Production live ✅
/health 200, version 2.5.0. Image refreshed 2026-04-30 22:54 UTC to ghcr.io/htt-brands/control-tower@sha256:f762c98a… via run 25193020385.
v2.5.1 release-gate
Internal rehearsal verdict moved CONDITIONAL_PASS → PASS-pending-9lfn. Only Tyler-only 9lfn (SECRETS_OF_RECORD.md) remains. Pillar 4 Infrastructure cleared; Pillar 8 Rollback now field-tested.
Auto-rollback field-tested
First real-world auto-rollback execution surfaced bd 1vui (GNU base64 line-wrap broke $GITHUB_OUTPUT); fix landed in 9ccd870; redeploy clean. Fail-closed safety property held throughout — prod was never mutated by the failed run.
Current work queue
What is claimable vs blocked right now
Tyler-only (P1)
9lfn: fill SECRETS_OF_RECORD.md with non-secret pointers, owners, access, and rotation metadata. ~30 min. The last v2.5.1 gate condition.
Scheduled (P2)
uchp: execute Q3 2026 quarterly DR test cycle (PITR + redeploy + Key Vault recover). Due 2026-07-31. Will absorb Dustin Boyd's first hands-on tabletop.
In progress (P2)
xzt4: Bicep drift reconciliation. All 12 child tasks closed; staging Bicep recovered + hardened. Production Bicep apply intentionally deferred — Tyler-gated.
Coordinated cutover (P3)
l96f: JWT issuer rotation. Phase 1 shipped (88d7cf1, auth accepts both azure-governance-platform and control-tower issuers in transition mode). Phase 2 (drop old issuer) needs coordinated cutover window.
Deferred (re-enters bd ready on trigger date)
rtwi: stop domain-intelligence App Service / pause PG if zero-traffic at 60-day mark (~2026-05-17).

================================

According to the status page, when is the Q3 2026 quarterly DR test cycle due? These rows are separate material, unrelated to the status page.

- Data items:
================================

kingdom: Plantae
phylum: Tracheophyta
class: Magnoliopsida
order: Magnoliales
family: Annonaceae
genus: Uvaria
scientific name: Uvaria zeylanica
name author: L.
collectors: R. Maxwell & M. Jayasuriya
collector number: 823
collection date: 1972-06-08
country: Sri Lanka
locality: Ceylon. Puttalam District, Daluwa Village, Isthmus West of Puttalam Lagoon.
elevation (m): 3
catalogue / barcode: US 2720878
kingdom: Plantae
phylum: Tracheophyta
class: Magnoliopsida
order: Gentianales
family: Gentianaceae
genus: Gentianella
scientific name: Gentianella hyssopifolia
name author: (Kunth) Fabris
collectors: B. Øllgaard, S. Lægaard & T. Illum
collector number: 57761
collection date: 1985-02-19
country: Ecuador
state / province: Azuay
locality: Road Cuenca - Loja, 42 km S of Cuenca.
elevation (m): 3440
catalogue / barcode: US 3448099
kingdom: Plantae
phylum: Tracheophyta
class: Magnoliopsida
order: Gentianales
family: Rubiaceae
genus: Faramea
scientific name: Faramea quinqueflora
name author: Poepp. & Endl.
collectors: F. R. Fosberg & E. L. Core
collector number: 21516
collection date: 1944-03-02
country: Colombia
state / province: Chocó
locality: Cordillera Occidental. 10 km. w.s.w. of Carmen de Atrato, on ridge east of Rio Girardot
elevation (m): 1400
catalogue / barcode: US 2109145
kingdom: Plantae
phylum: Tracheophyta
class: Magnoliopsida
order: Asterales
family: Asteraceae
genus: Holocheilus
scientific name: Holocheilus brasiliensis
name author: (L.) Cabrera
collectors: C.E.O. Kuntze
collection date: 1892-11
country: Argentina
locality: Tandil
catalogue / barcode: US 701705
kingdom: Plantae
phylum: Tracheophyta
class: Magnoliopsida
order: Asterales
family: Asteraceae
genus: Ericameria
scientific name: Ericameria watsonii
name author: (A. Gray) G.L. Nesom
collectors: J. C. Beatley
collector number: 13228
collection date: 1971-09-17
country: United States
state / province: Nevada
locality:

================================

- Response: 2026-07-31